The White House reviewed the written testimony and refused to allow it to be submitted to the congressional committee, a move that attracted a lot of attention from news outlets. A reviewer from the National Security Council added a critique to the testimony, saying the analysis “is not a science-based assessment but advocacy for the climate-alarm establishment.” The reviewer’s note argued that increased levels of carbon dioxide in the atmosphere would be beneficial.

“The idea that the policy side of the fence could dictate what the intelligence community says and how they say it is an anathema,” Schoonover says. He compares this to an outsider changing a scientist’s conclusions “because they didn’t like the tone.”

“It was ugly,” Schoonover says. “I have been pretty measured in my public discussions on this topic mostly because I don’t want to feed into the partisan bickering.”

Ultimately, Schoonover was allowed to appear before the congressional committee last June and answer lawmakers’ questions. But unlike the two other witnesses at the hearing, he did not submit written testimony for the hearing’s record.

Afterward, he found he could no longer be effective at his job, Schoonover says. He resigned, laying out his reasons in a New York Times op-ed column. “In blocking the submission of the written testimony, the White House trampled not only on the scientific integrity of the assessment but also on the analytic independence of an arm of the intelligence community,” he wrote.

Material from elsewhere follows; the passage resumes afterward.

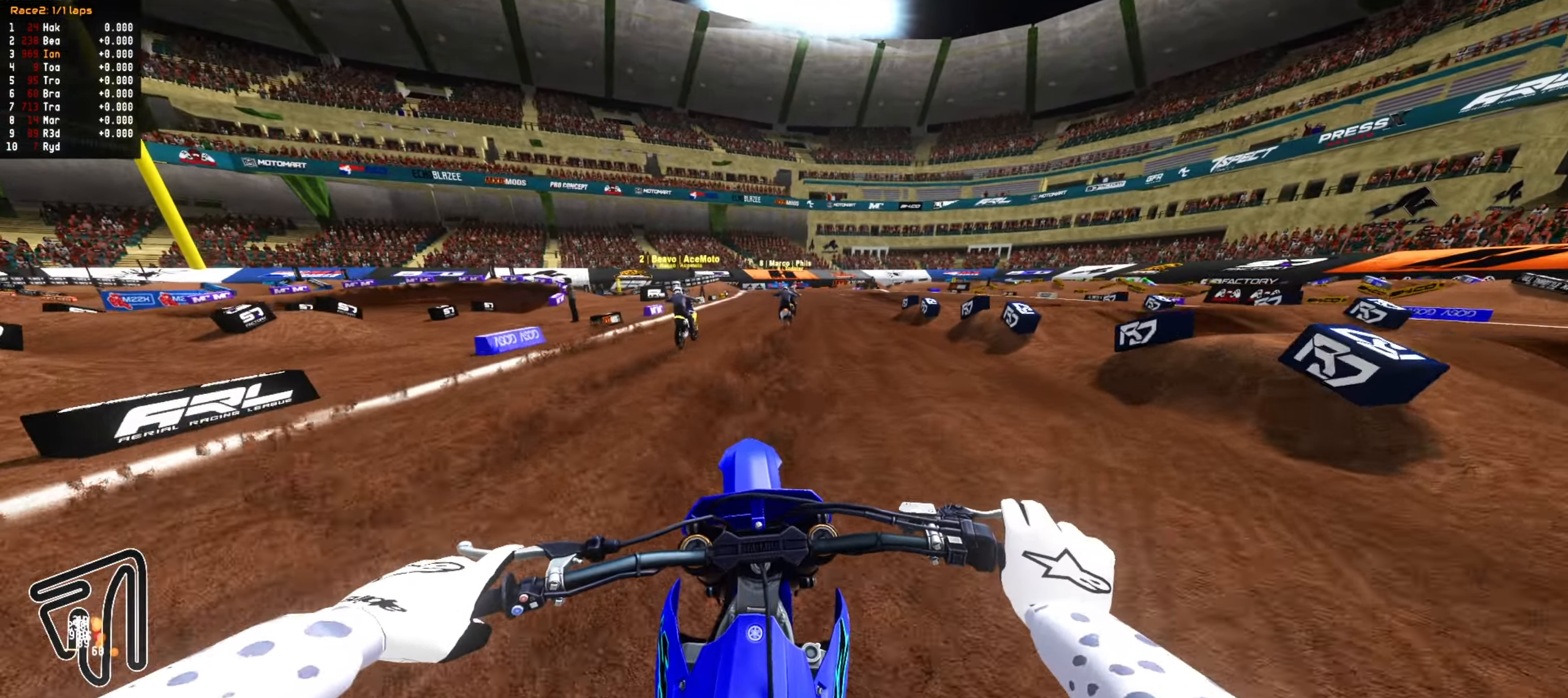
{"dt_ms": 500, "buttons": ["R2", "DPAD_DOWN"], "left_stick": "center", "right_stick": "center", "events": [[17, "left_stick", "center"], [317, "DPAD_DOWN", "down"]]}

Even though he has left government work, he recommends public service to other scientists, especially younger people who seek to help shape the world.

“Government work is noble,” Schoonover says, calling his former colleagues “some of the most talented, committed people I’ve ever known.”

Now, Schoonover advocates for what he calls a “recalibration” of the US national security framework.

The lack of US preparedness for the COVID-19 pandemic, despite a large national security budget, shows the current paradigm is out-of-date, he says. The existing framework arose after the Sept. 11, 2001, terrorist attacks on the US, with the government dramatically reconfiguring and expanding its national security apparatus. About 3,000 people died in those attacks.

Yet despite the slew of resources to beef up national security since then, more than 100,000 US residents have died this year after infection with the SARS-CoV-2 virus, which causes COVID-19.

The appearance of a deadly pathogen that would sweep across the world was inevitable, he says, adding that he was involved with a number of pandemic preparedness exercises while at the State Department.

Early detection of and steps to prevent the spread of zoonotic diseases—pathogens that originate in animals and spread to people—should get a higher priority within the national security infrastructure, Schoonover says. The stress that climate change places on ecological systems and the loss of the world’s biodiversity also deserve more attention, he says. “There should be entire teams of ecologists, veterinarians, and climate scientists who work on these problems.”

“Clearly we need to recalibrate national security towards protecting US citizens at home and abroad from the very serious threats arising from Earth systems under anthropogenic stress,” Schoonover says. “This not only means taking seriously the effects of climate change, biosphere instability, and emerging infectious diseases, but how these trends amplify and converge going into the 21st century.”